→ **Objective**: Reproduce the material from the line containing "pose: elev=226.8 azim=289.8" through the line containing "Dot at: (255, 247)", both of those lines included, with nothing changed.

** begin Records provided **

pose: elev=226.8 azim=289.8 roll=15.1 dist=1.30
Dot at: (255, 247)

** end Records provided **
** begin Records provided **

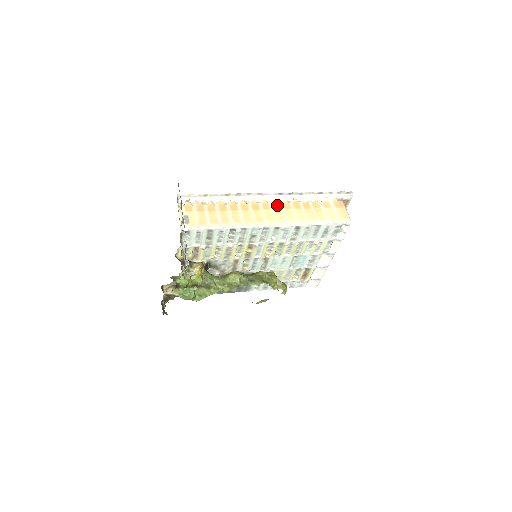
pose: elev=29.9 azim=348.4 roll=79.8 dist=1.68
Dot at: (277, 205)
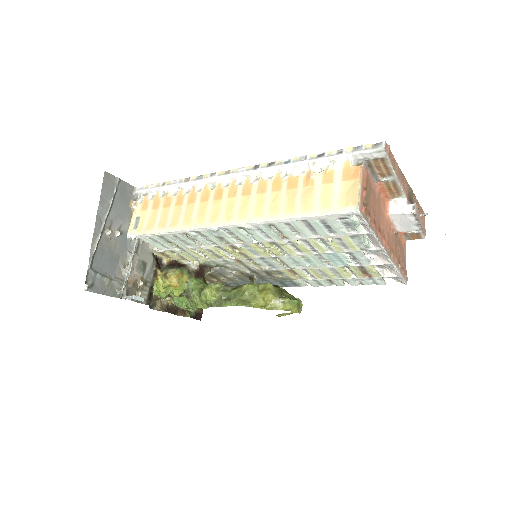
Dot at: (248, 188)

** end Records provided **

→ **Reply to the exercise**:
pose: elev=226.8 azim=289.8 roll=15.1 dist=1.30
Dot at: (255, 247)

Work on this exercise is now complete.